Application | Performance Metric | Improvement Over Pure TiO2
Photocatalytic dye degradation | Degradation rate constant (min-1) | 3-5x higher under visible light
Hydrogen evolution | H2 production rate (µmol/h) | 10-15x higher under visible light
SERS detection | Enhancement factor | 10^4-10^6 for target molecules
Photoelectrochemical response | Photocurrent density (mA/cm2) | 2-3x higher under simulated sunlight

The hybrid fabrication method also allows for tuning the composite's properties by adjusting electrospinning and PVD parameters. For example, varying the calcination temperature of TiO2 nanofibers controls their crystallinity (anatase vs. rutile phase), which affects charge carrier mobility and photocatalytic activity. Similarly, PVD conditions influence Au nanoparticle size and distribution, directly impacting plasmonic resonance wavelength and intensity. A balance must be struck between Au loading and light penetration depth—excessive Au coverage can block light absorption by TiO2, while insufficient coating limits plasmonic effects.

Challenges remain in scaling up production and ensuring long-term stability. Agglomeration of Au nanoparticles during PVD or under operational conditions can degrade performance. Strategies like incorporating adhesion layers or using alloy coatings (e.g., Au-Ag) mitigate these issues. Additionally, the cost of Au motivates research into alternative plasmonic materials like silver or copper, though their environmental stability is inferior.

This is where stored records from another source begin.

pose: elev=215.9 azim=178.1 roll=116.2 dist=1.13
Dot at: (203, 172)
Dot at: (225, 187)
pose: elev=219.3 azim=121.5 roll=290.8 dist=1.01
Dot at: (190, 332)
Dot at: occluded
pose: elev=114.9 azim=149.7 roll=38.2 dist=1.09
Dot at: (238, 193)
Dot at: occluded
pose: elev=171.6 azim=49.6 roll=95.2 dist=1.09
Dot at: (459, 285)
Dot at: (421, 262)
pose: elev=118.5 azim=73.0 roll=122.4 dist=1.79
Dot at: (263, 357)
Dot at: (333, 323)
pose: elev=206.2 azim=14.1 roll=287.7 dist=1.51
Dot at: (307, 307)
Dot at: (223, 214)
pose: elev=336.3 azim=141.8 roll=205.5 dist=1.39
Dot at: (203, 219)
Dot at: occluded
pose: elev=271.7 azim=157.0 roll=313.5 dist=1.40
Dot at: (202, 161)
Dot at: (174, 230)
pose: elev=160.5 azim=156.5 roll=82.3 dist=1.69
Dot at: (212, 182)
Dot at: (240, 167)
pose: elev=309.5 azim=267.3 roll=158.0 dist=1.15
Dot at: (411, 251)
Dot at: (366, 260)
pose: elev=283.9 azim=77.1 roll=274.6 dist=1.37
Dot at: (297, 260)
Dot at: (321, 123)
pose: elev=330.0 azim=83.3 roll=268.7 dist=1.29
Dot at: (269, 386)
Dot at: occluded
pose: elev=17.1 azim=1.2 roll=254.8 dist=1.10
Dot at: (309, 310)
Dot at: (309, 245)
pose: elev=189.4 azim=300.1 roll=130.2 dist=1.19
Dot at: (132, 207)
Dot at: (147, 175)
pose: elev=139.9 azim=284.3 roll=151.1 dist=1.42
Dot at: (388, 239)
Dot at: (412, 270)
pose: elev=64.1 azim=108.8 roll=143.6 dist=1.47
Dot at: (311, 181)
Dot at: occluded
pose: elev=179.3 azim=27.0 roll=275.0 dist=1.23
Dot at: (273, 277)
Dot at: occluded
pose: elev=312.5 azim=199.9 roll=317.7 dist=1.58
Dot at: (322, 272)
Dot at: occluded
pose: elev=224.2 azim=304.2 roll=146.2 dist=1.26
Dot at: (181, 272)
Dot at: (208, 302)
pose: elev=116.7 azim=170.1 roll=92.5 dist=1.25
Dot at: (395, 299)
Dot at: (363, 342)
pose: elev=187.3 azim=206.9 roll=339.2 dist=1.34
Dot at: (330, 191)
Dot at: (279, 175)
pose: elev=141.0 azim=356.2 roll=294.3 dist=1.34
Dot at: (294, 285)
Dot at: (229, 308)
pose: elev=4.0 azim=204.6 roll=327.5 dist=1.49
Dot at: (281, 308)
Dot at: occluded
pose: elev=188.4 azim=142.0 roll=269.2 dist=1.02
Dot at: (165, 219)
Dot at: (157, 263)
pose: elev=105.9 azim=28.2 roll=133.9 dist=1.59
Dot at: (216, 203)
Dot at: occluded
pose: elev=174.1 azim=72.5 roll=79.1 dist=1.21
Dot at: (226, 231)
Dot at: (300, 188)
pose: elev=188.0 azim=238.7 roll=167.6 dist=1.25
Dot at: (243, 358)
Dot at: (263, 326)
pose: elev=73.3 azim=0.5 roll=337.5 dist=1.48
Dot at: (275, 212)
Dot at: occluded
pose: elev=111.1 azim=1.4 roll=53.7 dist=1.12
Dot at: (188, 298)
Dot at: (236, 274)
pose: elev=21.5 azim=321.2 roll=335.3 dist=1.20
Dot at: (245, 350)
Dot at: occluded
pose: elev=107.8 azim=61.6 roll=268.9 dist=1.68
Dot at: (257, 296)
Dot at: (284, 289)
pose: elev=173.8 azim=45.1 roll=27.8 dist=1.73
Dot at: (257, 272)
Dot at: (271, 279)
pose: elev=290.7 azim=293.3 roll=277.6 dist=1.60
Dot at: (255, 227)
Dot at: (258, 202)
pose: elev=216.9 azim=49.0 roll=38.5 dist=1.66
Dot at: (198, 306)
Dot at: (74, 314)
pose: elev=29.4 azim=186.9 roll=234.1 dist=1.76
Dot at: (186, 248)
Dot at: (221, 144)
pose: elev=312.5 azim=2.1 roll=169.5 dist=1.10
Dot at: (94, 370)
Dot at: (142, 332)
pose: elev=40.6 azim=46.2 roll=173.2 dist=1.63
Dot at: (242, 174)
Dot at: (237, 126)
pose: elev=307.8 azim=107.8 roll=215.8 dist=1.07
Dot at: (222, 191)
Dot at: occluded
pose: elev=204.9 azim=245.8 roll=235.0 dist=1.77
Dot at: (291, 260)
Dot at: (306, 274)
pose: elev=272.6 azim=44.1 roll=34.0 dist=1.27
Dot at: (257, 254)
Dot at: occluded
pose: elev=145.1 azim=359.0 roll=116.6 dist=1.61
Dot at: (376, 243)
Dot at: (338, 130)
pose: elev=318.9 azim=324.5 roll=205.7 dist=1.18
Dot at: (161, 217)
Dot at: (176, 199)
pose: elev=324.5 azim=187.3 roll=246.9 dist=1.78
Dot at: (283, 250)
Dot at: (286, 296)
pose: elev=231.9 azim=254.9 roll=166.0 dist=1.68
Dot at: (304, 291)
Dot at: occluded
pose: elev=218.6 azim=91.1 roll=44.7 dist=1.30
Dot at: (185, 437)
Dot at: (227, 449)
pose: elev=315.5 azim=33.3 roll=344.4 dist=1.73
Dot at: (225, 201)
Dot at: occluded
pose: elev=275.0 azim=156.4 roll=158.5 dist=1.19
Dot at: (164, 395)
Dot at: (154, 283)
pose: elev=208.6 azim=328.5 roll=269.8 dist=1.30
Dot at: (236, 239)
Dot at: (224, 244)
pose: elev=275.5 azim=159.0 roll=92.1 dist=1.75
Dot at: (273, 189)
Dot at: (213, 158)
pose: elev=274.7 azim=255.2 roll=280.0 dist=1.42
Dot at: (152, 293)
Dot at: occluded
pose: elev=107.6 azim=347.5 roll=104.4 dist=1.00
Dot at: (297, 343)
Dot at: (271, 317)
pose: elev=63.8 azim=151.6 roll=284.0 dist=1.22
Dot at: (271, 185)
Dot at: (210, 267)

In summary, electrospinning combined with PVD enables the design of advanced semiconductor nanofiber composites with plasmonic enhancements. Au-TiO2 nanofibers exemplify how this hybrid approach can overcome material limitations, unlocking new functionalities in photocatalysis, sensing, and energy conversion. The method's versatility extends to other semiconductor-metal systems, paving the way for next-generation optoelectronic and catalytic materials. Future work may explore multi-component coatings or core-shell architectures to further optimize performance and scalability.